現代社会は競争社会、ストレス社会と呼ばれるように、至るところにストレスが満ち溢れ、さまざまなストレス病を生み出しています。
その為、ストレスが消化器系や循環系、呼吸器系、内分泌系などに作用し「胃・十二指腸潰瘍や高血圧、狭心症、気管支喘息、甲状腺機能亢進賞(バセドウ病)」などの病気を引き起こす可能性があります。
最近は免疫機能にまで影響を及ぼし、がんなどの疾患にも関与する可能性があることが明らかになりつつあります。
また、今まで免疫機能とはあまり関連性が無いと思われていた種々のストレス病においても免疫系の関与が判明してきています。

免疫疾患の分類

生体は常に外界からウイルスや細菌、あるいは様々なアレルゲンなどの危険にさらされており、体内においても将来的にがんになりうる悪性変化が絶え間なく引き起こされています。
ですが、人間には「免疫監視機構」が備わっているため疾患から身を守ることができます。この免疫監視機構を脅かす因子は、大まかに生体外部と生体内部に分けられます。

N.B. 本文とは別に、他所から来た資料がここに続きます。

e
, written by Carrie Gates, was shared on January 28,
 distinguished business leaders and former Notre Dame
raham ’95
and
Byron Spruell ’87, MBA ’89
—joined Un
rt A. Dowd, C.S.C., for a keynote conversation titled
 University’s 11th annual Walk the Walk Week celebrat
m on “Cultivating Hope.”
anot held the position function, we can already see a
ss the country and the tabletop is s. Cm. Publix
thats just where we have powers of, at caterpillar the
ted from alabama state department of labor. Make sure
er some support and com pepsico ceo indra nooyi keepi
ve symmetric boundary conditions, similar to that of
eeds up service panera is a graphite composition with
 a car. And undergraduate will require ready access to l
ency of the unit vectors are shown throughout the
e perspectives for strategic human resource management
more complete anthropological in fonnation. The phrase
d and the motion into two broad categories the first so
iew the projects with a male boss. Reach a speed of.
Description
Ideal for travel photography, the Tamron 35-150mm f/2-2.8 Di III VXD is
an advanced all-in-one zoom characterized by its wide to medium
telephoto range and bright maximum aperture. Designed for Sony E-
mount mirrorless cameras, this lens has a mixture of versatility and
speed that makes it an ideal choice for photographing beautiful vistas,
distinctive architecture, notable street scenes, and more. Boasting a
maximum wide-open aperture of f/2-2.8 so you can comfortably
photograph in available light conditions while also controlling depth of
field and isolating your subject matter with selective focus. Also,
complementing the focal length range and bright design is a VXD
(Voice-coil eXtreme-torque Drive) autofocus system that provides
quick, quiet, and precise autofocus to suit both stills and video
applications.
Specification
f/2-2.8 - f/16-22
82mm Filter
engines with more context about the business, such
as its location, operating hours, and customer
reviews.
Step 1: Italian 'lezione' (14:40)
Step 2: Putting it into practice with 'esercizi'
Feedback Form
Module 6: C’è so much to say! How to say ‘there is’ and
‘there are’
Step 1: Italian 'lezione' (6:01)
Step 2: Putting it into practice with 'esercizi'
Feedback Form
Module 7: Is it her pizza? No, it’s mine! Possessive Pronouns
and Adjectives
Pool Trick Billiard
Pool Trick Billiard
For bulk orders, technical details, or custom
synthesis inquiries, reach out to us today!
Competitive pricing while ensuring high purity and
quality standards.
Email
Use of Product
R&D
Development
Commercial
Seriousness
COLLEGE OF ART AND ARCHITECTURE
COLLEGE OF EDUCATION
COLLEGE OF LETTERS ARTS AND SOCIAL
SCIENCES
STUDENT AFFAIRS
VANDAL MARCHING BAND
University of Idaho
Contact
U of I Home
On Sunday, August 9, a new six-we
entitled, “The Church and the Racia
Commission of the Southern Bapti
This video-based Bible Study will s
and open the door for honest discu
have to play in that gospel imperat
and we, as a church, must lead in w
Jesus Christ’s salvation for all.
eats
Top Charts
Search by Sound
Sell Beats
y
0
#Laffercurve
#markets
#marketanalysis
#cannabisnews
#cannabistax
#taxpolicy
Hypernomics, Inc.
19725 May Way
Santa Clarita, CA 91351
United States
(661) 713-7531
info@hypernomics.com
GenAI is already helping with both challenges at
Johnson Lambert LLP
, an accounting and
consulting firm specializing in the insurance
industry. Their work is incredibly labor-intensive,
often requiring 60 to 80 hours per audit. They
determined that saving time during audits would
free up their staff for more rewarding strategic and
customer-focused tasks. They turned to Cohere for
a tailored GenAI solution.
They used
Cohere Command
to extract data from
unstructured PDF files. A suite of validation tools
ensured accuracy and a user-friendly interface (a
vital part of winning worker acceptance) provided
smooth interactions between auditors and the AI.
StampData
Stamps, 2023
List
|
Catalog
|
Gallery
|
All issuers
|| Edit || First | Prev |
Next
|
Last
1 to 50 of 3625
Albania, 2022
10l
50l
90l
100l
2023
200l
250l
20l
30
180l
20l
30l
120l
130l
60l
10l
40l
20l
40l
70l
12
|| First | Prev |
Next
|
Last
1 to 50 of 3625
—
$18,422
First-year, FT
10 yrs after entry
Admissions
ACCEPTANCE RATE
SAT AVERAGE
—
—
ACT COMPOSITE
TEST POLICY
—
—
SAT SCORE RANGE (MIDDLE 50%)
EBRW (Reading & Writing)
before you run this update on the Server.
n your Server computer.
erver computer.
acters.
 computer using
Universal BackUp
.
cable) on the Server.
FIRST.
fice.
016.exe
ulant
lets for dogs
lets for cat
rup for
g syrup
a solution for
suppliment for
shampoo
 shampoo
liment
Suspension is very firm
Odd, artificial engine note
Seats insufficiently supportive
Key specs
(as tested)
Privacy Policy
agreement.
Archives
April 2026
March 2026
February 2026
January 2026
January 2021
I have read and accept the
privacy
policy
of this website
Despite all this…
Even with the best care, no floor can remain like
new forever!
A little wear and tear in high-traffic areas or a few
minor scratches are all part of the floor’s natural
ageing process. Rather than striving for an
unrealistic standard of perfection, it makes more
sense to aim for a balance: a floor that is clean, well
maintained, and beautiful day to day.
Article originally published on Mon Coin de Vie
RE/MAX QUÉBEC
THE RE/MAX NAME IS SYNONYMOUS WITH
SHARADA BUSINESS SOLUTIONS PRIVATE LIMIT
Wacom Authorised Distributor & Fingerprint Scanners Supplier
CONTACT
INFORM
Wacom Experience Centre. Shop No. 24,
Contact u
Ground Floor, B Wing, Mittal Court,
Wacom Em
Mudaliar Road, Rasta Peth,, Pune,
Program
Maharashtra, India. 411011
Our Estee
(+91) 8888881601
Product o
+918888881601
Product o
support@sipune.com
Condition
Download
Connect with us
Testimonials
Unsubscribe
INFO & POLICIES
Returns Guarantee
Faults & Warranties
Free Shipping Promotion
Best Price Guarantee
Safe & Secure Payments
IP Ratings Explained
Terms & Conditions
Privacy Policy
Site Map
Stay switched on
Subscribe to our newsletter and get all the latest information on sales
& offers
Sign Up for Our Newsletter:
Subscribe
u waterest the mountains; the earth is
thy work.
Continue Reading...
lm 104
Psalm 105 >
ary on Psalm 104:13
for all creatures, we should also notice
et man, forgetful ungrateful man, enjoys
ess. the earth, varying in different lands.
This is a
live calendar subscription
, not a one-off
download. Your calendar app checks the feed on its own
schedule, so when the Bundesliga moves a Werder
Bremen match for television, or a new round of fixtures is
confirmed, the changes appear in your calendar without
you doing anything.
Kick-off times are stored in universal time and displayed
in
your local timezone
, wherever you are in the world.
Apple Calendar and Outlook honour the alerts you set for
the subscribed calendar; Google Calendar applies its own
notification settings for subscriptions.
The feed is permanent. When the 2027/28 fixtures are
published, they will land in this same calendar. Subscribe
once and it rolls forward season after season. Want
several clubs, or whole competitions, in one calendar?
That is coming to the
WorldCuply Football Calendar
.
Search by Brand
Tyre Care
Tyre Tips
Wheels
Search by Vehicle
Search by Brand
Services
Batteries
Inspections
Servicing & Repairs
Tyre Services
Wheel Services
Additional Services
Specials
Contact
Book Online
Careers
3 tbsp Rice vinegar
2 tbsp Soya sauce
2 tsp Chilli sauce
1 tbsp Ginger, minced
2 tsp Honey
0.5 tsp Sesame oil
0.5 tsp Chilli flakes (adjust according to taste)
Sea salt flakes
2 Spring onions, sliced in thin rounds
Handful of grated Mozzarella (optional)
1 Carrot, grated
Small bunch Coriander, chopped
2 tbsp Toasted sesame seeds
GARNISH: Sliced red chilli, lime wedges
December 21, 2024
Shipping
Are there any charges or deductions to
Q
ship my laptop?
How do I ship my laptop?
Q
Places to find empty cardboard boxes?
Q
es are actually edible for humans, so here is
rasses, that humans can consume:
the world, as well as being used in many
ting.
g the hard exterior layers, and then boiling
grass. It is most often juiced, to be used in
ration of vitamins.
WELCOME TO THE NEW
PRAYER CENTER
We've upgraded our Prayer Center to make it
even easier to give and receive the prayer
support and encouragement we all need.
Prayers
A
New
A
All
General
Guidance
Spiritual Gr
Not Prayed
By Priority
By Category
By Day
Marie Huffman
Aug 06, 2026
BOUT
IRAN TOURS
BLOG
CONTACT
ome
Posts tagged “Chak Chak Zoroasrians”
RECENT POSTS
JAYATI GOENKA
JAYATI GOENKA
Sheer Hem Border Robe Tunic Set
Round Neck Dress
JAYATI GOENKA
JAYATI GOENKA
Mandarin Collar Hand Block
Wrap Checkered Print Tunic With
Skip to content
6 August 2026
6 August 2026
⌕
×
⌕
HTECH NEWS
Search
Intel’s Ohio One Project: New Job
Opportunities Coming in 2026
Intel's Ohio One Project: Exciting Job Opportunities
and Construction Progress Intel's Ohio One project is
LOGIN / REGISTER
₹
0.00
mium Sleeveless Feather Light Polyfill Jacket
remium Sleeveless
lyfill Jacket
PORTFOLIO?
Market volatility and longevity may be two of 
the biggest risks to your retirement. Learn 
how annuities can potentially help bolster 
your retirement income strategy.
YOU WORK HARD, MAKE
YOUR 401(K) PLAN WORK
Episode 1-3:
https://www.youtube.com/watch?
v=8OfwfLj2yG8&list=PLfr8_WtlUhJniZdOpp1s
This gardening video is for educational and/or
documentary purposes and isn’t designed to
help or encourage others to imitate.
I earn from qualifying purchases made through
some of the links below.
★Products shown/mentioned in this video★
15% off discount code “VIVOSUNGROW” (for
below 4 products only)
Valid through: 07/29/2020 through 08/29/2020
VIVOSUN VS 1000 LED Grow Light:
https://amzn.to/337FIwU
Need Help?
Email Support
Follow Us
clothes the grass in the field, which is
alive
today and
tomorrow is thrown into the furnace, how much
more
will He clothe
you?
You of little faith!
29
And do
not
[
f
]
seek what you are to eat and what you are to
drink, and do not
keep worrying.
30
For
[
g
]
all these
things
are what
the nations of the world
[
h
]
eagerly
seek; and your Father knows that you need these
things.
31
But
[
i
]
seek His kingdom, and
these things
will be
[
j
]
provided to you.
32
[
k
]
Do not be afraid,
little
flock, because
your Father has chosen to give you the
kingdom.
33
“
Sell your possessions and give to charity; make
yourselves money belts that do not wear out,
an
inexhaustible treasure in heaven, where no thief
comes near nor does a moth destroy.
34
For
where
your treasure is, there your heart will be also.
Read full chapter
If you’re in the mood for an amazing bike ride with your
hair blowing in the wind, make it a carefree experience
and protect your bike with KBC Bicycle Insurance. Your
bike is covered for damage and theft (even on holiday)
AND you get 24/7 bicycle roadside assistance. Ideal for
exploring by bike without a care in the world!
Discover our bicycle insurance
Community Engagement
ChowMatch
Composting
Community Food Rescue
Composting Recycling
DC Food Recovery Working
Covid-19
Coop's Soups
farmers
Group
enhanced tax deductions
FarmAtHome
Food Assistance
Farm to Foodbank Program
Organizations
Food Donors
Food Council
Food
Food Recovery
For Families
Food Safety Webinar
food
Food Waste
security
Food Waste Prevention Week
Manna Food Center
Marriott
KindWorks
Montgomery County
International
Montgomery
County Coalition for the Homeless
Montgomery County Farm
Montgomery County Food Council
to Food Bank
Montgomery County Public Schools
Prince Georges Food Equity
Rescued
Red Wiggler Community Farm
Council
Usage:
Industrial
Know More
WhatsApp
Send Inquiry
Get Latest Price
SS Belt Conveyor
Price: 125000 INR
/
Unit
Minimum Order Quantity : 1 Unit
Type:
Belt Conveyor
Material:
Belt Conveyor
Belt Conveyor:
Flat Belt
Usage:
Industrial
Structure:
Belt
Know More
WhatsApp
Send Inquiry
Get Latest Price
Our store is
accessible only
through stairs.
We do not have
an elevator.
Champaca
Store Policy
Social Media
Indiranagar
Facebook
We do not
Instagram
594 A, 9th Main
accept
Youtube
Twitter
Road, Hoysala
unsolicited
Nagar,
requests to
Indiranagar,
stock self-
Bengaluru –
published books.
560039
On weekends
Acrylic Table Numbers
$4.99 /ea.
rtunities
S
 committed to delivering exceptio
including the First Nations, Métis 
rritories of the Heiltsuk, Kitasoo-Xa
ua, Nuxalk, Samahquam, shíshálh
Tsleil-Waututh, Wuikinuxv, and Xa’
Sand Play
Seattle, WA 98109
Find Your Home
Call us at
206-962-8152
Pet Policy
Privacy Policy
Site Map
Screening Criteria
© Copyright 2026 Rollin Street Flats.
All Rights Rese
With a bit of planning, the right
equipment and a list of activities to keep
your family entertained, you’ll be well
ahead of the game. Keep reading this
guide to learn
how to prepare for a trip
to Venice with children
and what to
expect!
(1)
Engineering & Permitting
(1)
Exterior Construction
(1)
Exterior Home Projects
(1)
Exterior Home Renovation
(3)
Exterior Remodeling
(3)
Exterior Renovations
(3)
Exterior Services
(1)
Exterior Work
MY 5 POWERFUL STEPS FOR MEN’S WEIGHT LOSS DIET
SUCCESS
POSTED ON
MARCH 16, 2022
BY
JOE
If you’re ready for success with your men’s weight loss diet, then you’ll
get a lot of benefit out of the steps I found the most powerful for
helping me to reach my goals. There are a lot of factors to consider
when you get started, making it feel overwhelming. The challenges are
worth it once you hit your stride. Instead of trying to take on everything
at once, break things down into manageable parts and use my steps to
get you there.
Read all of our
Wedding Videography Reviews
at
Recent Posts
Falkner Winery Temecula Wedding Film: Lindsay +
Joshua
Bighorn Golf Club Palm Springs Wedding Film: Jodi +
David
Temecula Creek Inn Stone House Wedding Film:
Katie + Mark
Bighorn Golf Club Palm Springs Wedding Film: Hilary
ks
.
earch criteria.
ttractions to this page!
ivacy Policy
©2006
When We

それに対する生体側の免疫反応の異常も過剰反応と低反応に分けることができ、免疫系の失調によって生じる免疫疾患はどのような因子に対してどのような反応をするかは組み合わせによって決まります。
そして、生体外部からの因子に対して過剰に反応した場合は「アレルギー疾患」になり、低反応の場合は「感染」を生じます。生体内部の因子に対して過剰反応した場合は「自己免疫疾患」になったり、低反応の場合は「がん」に至る可能性があるのです。